Catawba Graduates Set Sights on Their Futures
May 15, 2010
With their sights set on their futures, 276 Catawba College graduates received their diplomas Saturday, May 15 in two separate ceremonies held in Keppel Auditorium on campus. The ceremonies marked the institution's 159th year, but marked for most of the graduates, the beginning of their professional journeys.
"I'll be going to one of the top schools for education in the country and I would never have dreamed of that," said 2010 Catawba College graduate Andrea Clabaugh of York, Pa. Clabaugh, who majored in psychology and minored in German at Catawba, will enter a yearlong Master of Arts in Teaching program at Johns Hopkins University in Baltimore, Md., in July. She was one of only 15 students accepted into the School Immersion program there and is hoping that a master's degree from such a prestigious institution "will open doors."

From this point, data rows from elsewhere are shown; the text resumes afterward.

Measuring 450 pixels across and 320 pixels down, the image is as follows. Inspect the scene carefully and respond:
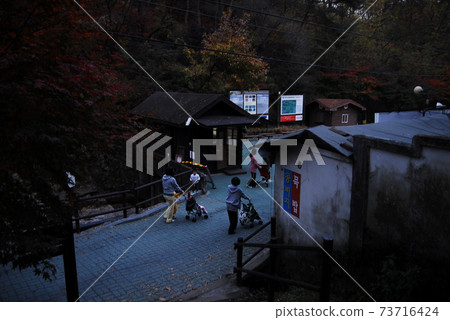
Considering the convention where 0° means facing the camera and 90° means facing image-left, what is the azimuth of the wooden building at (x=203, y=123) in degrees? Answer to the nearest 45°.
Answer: approximately 315°

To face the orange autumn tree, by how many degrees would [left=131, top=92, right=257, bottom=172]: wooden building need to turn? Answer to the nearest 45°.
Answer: approximately 135° to its left

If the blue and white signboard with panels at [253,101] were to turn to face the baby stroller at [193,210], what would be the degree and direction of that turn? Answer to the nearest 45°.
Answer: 0° — it already faces it

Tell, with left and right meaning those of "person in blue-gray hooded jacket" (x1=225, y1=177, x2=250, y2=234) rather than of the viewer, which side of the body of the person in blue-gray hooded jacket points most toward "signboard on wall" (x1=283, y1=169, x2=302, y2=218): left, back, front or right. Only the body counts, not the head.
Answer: right

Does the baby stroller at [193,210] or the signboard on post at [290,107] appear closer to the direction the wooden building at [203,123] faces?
the baby stroller

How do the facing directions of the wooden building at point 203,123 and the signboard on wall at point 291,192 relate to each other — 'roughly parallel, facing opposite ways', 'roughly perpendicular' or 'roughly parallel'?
roughly perpendicular

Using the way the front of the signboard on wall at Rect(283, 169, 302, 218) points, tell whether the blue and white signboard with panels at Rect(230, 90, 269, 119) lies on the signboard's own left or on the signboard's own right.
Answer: on the signboard's own right

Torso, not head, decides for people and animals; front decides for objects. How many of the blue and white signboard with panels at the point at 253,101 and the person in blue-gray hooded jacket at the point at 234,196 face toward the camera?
1

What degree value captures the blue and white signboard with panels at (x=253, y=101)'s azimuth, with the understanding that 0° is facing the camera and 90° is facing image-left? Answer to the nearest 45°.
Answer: approximately 0°

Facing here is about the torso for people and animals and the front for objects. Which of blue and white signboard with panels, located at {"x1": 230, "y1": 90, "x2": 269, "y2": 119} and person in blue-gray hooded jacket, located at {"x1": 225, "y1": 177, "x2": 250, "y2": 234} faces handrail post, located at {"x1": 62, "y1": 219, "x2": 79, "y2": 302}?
the blue and white signboard with panels

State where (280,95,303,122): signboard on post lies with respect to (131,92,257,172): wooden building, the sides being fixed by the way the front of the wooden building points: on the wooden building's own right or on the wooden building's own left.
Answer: on the wooden building's own left
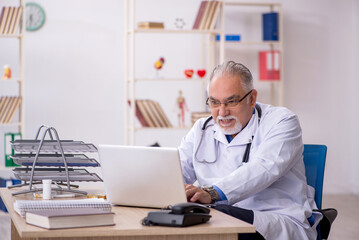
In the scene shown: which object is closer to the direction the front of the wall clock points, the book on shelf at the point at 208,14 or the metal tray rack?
the metal tray rack

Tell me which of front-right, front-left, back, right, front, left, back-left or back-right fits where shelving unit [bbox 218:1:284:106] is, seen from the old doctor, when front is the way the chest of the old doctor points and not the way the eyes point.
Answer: back-right

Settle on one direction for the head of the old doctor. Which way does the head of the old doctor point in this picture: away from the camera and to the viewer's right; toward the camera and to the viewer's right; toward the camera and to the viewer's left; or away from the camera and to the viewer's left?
toward the camera and to the viewer's left

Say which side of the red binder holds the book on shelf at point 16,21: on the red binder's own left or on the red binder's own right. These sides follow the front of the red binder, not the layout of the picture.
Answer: on the red binder's own right

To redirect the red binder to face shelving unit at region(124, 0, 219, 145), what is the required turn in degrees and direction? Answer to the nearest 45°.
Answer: approximately 45° to its right

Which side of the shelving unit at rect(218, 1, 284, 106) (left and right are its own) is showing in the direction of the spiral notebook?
front

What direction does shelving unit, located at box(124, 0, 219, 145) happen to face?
toward the camera

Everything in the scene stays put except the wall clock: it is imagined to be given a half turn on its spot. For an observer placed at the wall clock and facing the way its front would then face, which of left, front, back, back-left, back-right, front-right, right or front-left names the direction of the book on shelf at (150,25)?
back-right

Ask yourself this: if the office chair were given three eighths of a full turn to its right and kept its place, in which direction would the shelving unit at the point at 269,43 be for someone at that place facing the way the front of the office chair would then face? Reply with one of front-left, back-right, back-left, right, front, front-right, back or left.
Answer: front

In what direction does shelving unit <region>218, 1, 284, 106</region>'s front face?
toward the camera

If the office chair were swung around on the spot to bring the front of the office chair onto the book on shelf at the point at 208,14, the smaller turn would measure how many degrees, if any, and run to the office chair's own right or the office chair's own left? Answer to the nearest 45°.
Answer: approximately 135° to the office chair's own right

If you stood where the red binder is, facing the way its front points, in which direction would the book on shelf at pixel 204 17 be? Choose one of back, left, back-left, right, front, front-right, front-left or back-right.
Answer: front-right

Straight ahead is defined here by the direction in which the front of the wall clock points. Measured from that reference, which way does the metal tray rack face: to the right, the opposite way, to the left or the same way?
to the left

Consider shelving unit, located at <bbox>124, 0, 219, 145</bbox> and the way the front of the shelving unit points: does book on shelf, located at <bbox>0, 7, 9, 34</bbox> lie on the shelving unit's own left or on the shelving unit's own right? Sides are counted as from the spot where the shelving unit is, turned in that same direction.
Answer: on the shelving unit's own right

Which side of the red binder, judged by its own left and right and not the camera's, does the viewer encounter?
front

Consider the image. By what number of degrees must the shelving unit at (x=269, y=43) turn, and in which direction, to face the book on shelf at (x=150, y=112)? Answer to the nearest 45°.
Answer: approximately 45° to its right
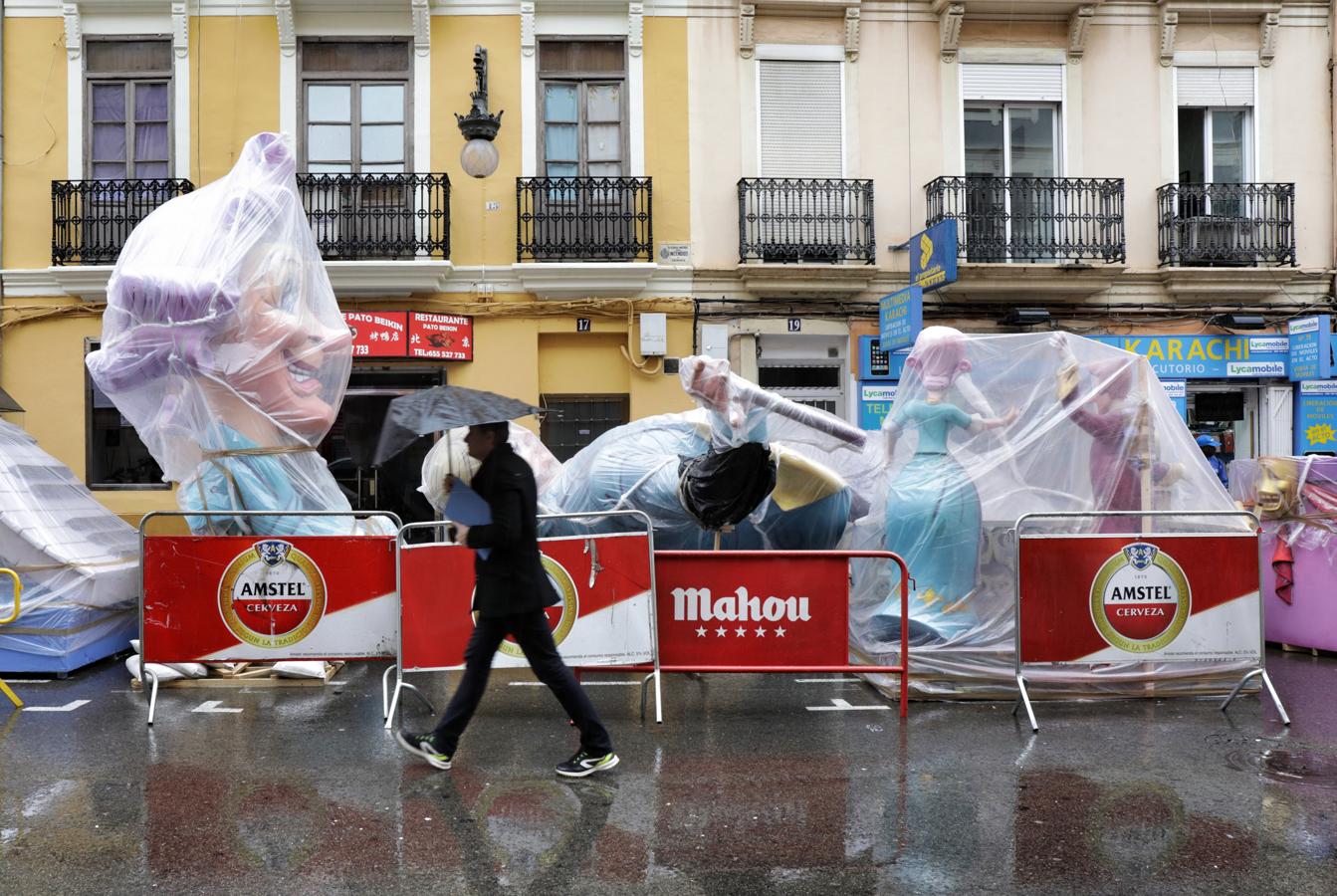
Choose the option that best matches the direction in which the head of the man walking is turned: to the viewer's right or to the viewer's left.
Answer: to the viewer's left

Kali McCullough of Columbia, Tenn., will be heading to France in September. The Catawba honors graduate who majored in French has landed a paid assistantship sponsored by the French Ministry of Education and the Cultural Services Department of the French Embassy in Washington, D.C. She will be one of 1,500 American citizens working as teaching assistants in a cultural exchange program aimed at strengthening English language speaking abilities of French students. She will be stationed in Dijon and will spend nine months teaching English to elementary-aged French students.
"It's exciting to already have ae job and to be able to avoid the U.S. economy by moving out of the country," McCullough said. "I'm really excited about doing something that no one I know has ever done before."
Twenty-year-old Lisa Easter of Landera Ranch, Calif., worked hard to complete her degree in music business so she could graduate in three years instead of four. She wanted to get into the music business field early. "The younger you are when you get into the industry, the deeper you can delve into it," she explained last fall.
Easter learned in late January that she had landed a job as a "merch girl" (selling merchandise) for the band Automatic Loveletter on the Vans' Warped Tour that runs from June 24 through August 15. This will be Easter's second consecutive year on the Warped Tour and although she is not quite living her dream as performer, she will be working in the music industry.
"I'll be teaching guitar this summer in Catawba's Community Music program and doing the tour thing," explained graduate Derek Daisey of Milton, Del., also a music business major. "In August, I'll relocate to Charleston, S.C., and try to teach there, do the music thing, work on a new album and all that."
Graduate Cyle Peterson of Campbell River, British Columbia, Canada, is going to law school at the University of Victoria this fall, while graduate Tim Livengood of Salisbury will enter graduate school at Pfeiffer University, pursuing a master's degree in leadership and organizational change.
"With the job market like it is now, it's easier to go to graduate school than to try to obtain a job and try to go to graduate school later," Livengood said.
Others in Catawba's class of 2010 are less certain of their plans after graduation.
"I think the relief came when I saw those final grades," noted graduate Rob Fields of Orangeburg, S.C., who played basketball during his four years at Catawba. "For me, graduation is a case of completion. For me, that's a special feeling that I actually got this done and I did it well." Fields wants to go to graduate school or to play basketball overseas, but he has not yet finalized his plans.
Neither has graduate Christine Shuster of Jackson, N.J. "I plan to move back home and get a job in New York," she said.
President's Charge to the Graduates
During his charge to the graduates, President Dr. W. Craig Turner shared advice he found in a piece of great literature.
Reading a passage from Harper Lee's novel "To Kill a Mockingbird," Turner recalled the characters of Boo Raldey and Atticus Finch. He pointed out Atticus Finch's "capacity to see differing points of view, to choose the moral course of action (regardless of what others say), and to demonstrate a heart that reaches out in compassion." He encouraged the graduates "to stand in others' shoes with a compassionate, caring heart."
Retiring Faculty Member Honored
Catawba's commencement exercises marked the final academic year for faculty member, Dr. Albert E. "Robin" Roberts, who is retiring from the college after 40 years of service. Roberts, a professor and chair of psychology, received notoriety during his tenure for his research work in neuroimaging. When he first began, his research was in stroke and stroke prognosis, but he later moved into Alzheimer's research. He used the transcranial Doppler machine to determine how the speed of blood changes when people think or do various tasks. His research work led to grants, including one from the National institute of Health, and took him to international conferences in places like Austria, Germany, Canada, and Puerto Rico. His papers were published in a variety of scholarly periodicals.
At Catawba, Roberts was honored in 1982 as the recipients of the Swink Prize for Outstanding Classroom Teaching, and in 1997, he was named Catawba's Jefferson-Pilot Professor of Humanities. At the college's Awards Convocation in April of this year, Roberts received the Trustee Award for Outstanding Contribution to the College.
Married to wife Sally, Roberts and she make their home in Salisbury and are parents of an adult son and daughter, and are grandparents to four grandchildren.